The next morning, the Australian Maritime Safety Authority sent a chartered Qantas Airbus A330 passenger jet to the area with 11 trained SES air observers and a FESA officer on board. The search plane faced a 4,700 miles (7,600 km) round trip from Perth to Sunderland’s boat, which is near the limit of its range. The boat was sighted about 10 minutes after the plane reached its search zone. Brief, short-range radio contact was made with Sunderland, who said she had righted the boat and was uninjured. Despite earlier fears her sailing yacht had lost its keel and capsized, the boat was upright but dismasted, its rig dragging in the ocean from the broken mast, which had made satellite phone reception impossible. Sunderland’s mother said the pilot of the Australian search plane told her the boat had probably been “rolled by a rogue wave.” Her father said his daughter’s circumnavigation attempt had come to an end.

The area where Sunderland’s yacht was adrift is rarely visited by merchant ships or other sea traffic. The Australian Maritime Safety Authority’s Rescue Coordination Centre put together a sea response with three ships traveling to the scene.
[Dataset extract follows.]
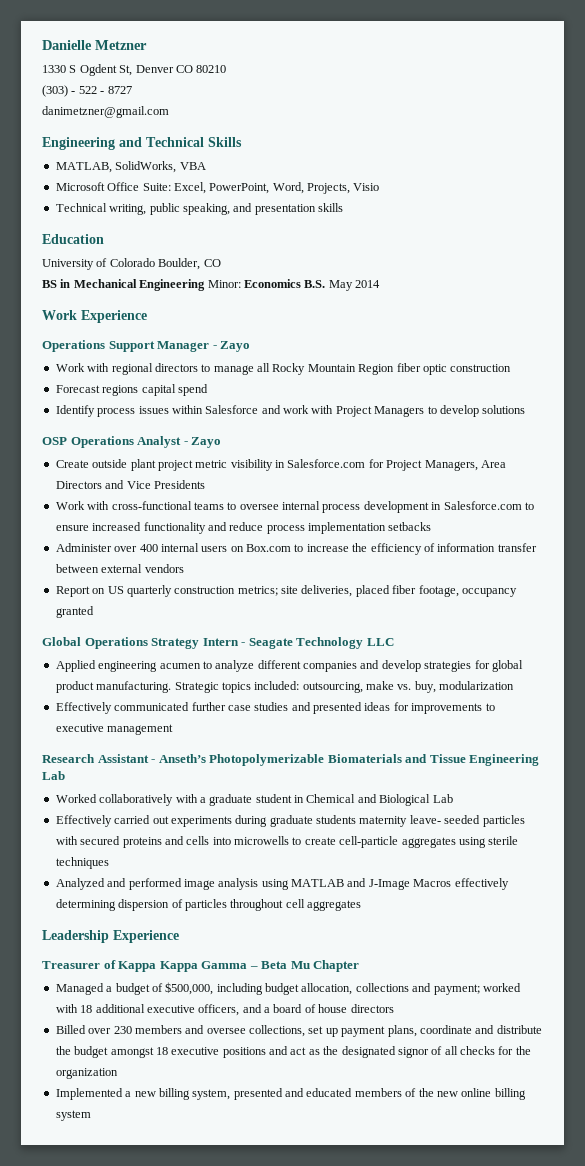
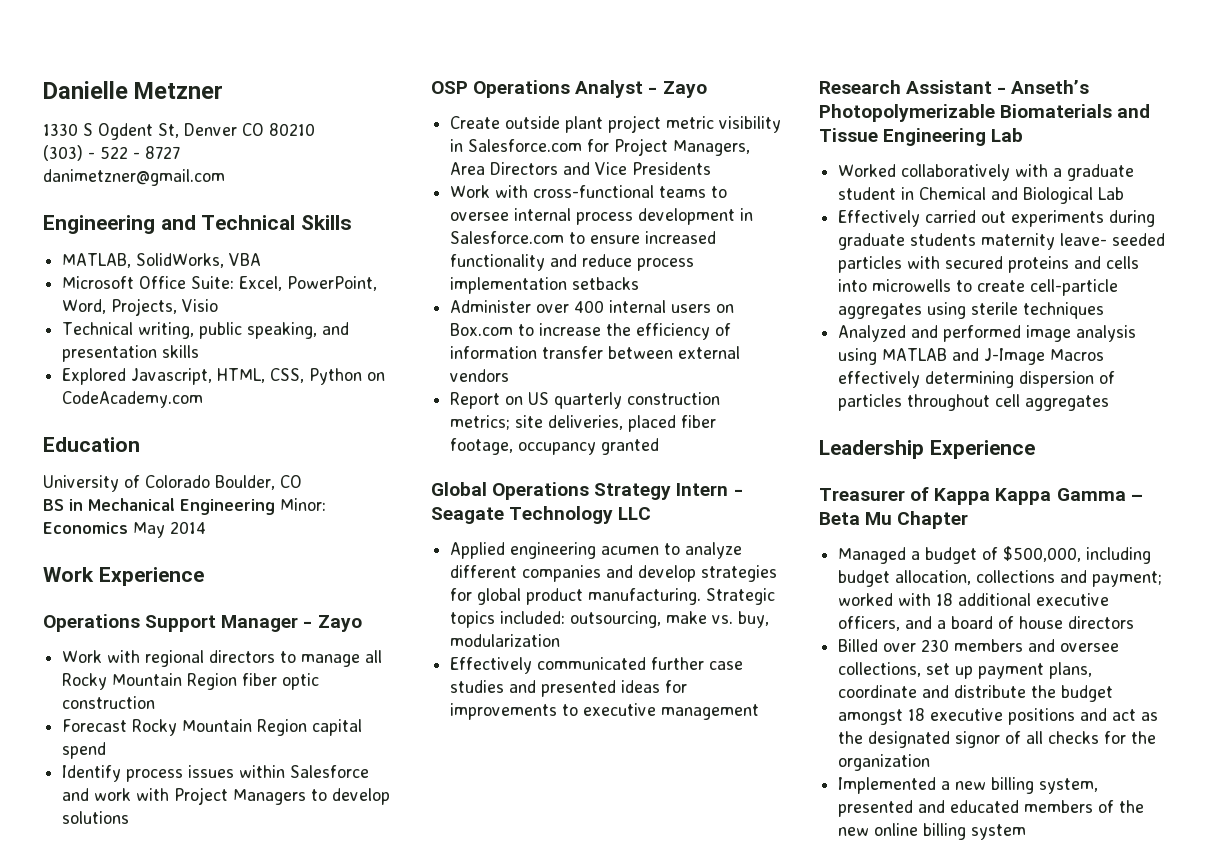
(343, 207) none -> [62,368,386,385] [62,391,204,408] // Explored Javascript, HTML, CSS, Python on CodeAcademy.com
[304,280,326,288] B.S. -> (128, 528) none
[102,385,139,396] regions -> [132,719,308,736] Rocky Mountain Region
Sunderland was rescued by the French commercial fishing vessel Ile de la Reunion late in the afternoon on June 12, 2010. Air cover for the rescue was handled from a privately owned Global Express corporate jet, which also relayed communications between her and the fishing vessel before its crew launched a small boat to ferry her from the crippled sailing yacht. In a statement the Australian Maritime Safety Authority said “The master of the Ile De La Reunion has reported Ms Sunderland is safe and in good health.” During her rescue, which took place in rough seas, the captain of the French fishing boat fell into the water and had to be “fished out in difficult conditions.”

In Thousand Oaks, California, Laurence Sunderland told reporters “She got out of her vessel with the clothes on her back.” Aboard the Ile de la Reunion Sunderland wrote that “one long wave” had brought about the dismasting of her sailboat Wild Eyes, which was abandoned to the ocean.

The Ile de la Reunion took Sunderland to the Kerguelen Islands where she boarded a French patrol boat, the Osiris, for an 8-day trip to Reunion Island.